A landmark 1961 study by George Reynolds illustrates the problem (although George never saw it in this way). Here is a simplified version: Imagine two experimental conditions and two identical pigeons. Each condition runs for several daily sessions. In Condition A, pigeon A pecks a red key for food reward delivered on a VI 30-s schedule. In Condition B, pigeon B pecks a green key for food reward delivered on a VI 15-s schedule. Because both food rates are relatively high, after lengthy exposure to the procedure, the pigeons will be pecking at a high rate in both cases: response rates – hence ‘strengths’ – will be roughly the same. Now change the procedure for both pigeons. Instead of a single schedule, two schedules alternate, for a minute or so each, across a one-hour experimental session. The added, second schedule is the same for both pigeons: VI 15 s, signaled by a yellow key (alternating two signaled schedules in this way is called a multiple schedule). Thus, pigeon A is on a mult VI 30 VI 15 (red and yellow stimuli) and pigeon B on a mult VI 15 VI 15 (green and yellow stimuli). In summary, the two experimental conditions are (stimulus colors above):
R R Y
Experiment A: VI 30, mult VI 30 VI 15
G G Y
Experiment B: VI 15, mult VI 15 VI 15
Now look at the second condition for each pigeon. Unsurprisingly, B’s response rate in green will not change. All that that has changed for him is the key color – from green all the time to green and yellow alternating, both with the same payoff. But A’s response rate in red, the VI 30 stimulus, will be much depressed, and response rate in yellow for A will be considerably higher than B’s yellow response rate, even though the VI 15-s schedule is the same in both. The effect on responding in the yellow stimulus by pigeon A, an increase in response rate when a given schedule is alternated with a leaner one, is called positive behavioral contrast and the rate decrease in the leaner schedule for pigeon A is negative contrast.

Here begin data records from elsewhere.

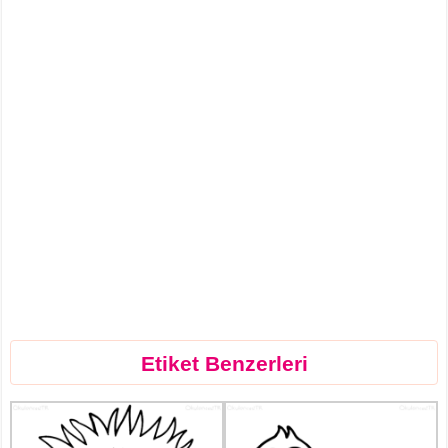
Etiket Benzerleri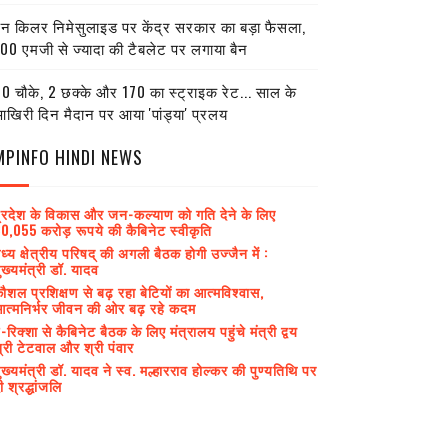
ेन किलर निमेसुलाइड पर केंद्र सरकार का बड़ा फैसला,
00 एमजी से ज्यादा की टैबलेट पर लगाया बैन
0 चौके, 2 छक्के और 170 का स्ट्राइक रेट... साल के
खिरी दिन मैदान पर आया 'पांड्या' प्रलय
MPINFO HINDI NEWS
्रदेश के विकास और जन-कल्याण को गति देने के लिए
0,055 करोड़ रूपये की कैबिनेट स्वीकृति
ध्य क्षेत्रीय परिषद् की अगली बैठक होगी उज्जैन में :
ुख्यमंत्री डॉ. यादव
ौशल प्रशिक्षण से बढ़ रहा बेटियों का आत्मविश्वास,
त्मनिर्भर जीवन की ओर बढ़ रहे कदम
-रिक्शा से कैबिनेट बैठक के लिए मंत्रालय पहुंचे मंत्री द्वय
्री टेटवाल और श्री पंवार
ुख्यमंत्री डॉ. यादव ने स्व. मल्हारराव होल्कर की पुण्यतिथि पर
ी श्रद्धांजलि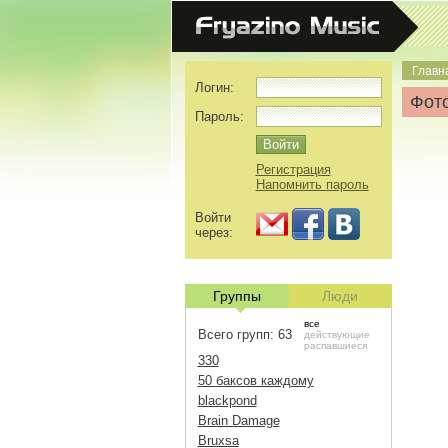
Главн
Логин:
Фото
Пароль:
Регистрация
Напомнить пароль
Войти
через:
Группы
Люди
все
Всего групп: 63
действующие
распавшиеся
330
50 баксов каждому
blackpond
Brain Damage
Bruxsa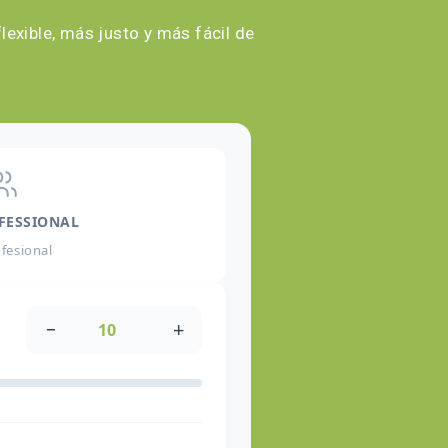
exible, más justo y más fácil de
FESSIONAL
fesional
−
+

The obvious conclusion is that response rate alone is inadequate as a description of the ‘strength’ of an operant response. The steady rate maintained by VI schedules is misleading. It looks like a simple measure of strength. Because of Skinner’s emphasis on order, because the averaged-response and feedback-rich variable-interval schedule seemed to provide it and because it was easy to equate response probability with response rate, the idea took root. Yet even in the 1950s, it was well known that response rate can itself be manipulated – by so-called differential-reinforcement-of-low-rate (DRL) schedules, for example.
Bottom line: response rate does not equal response strength; hence our emphasis on rate may be a mistake. If the strength idea is to survive the demise of rate as its best measure, something more is needed: a theory about the factors that control an operant response. But because Skinner had successfully proclaimed that theories of learning are not necessary, real theory was not forthcoming for many years.